=== RECORDS PROVIDED ===

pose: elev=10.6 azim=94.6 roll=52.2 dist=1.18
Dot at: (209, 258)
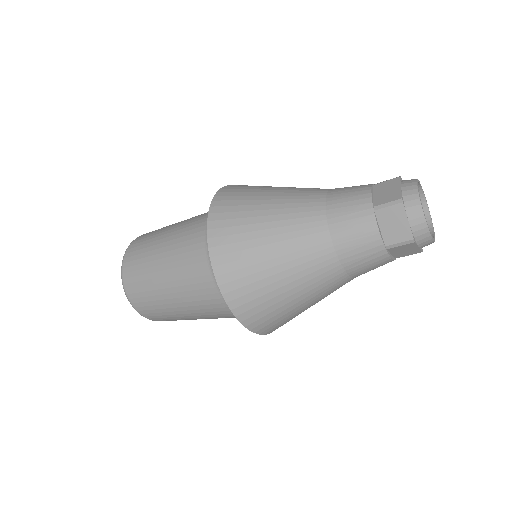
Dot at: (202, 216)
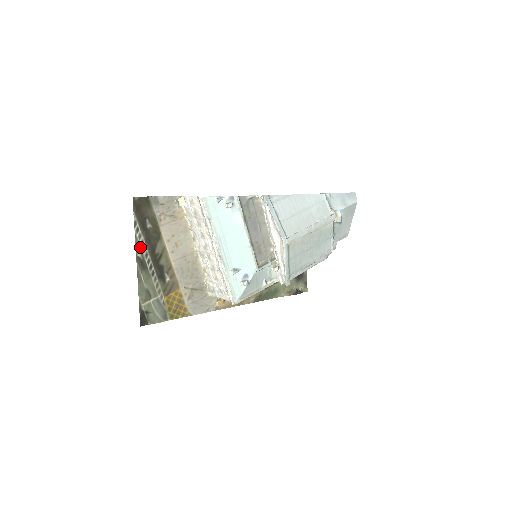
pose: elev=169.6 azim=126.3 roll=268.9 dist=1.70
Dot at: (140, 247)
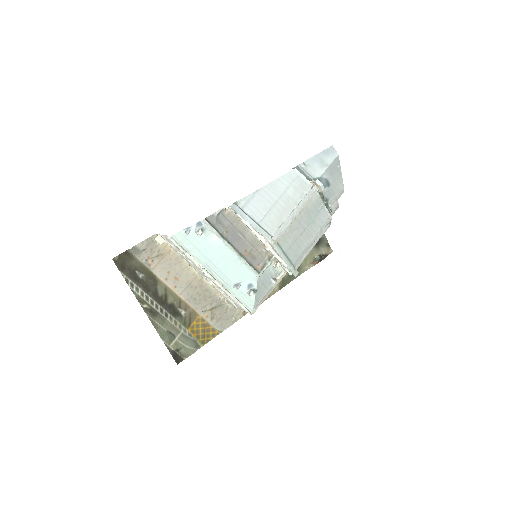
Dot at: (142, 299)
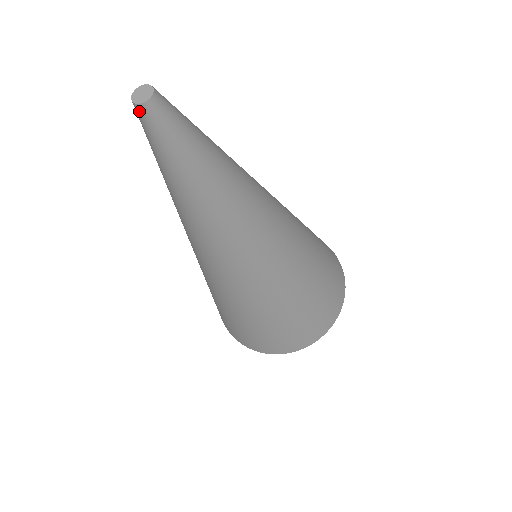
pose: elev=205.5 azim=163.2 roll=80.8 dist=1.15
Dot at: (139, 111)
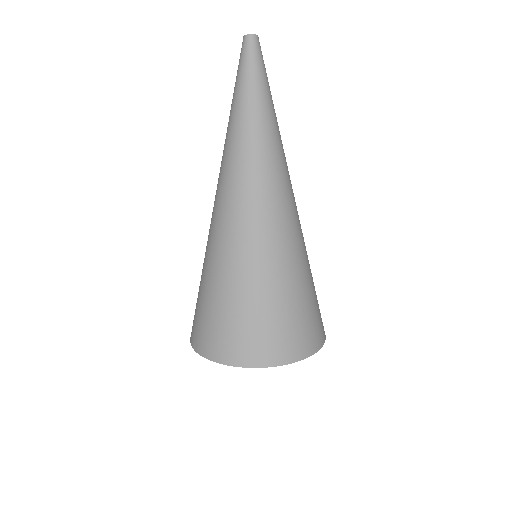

===

> [WHAT IS NEEDED]: Change "pose" to "camera" throughout the lines above and give all of them again, otherwise unchanged, without the pictures.

> [FULL RESPONSE]:
camera: elev=10.6 azim=94.6 roll=52.2 dist=1.18
Dot at: (209, 258)
Dot at: (202, 216)
camera: elev=169.6 azim=126.3 roll=268.9 dist=1.70
Dot at: (140, 247)
Dot at: (142, 299)
camera: elev=205.5 azim=163.2 roll=80.8 dist=1.15
Dot at: (139, 111)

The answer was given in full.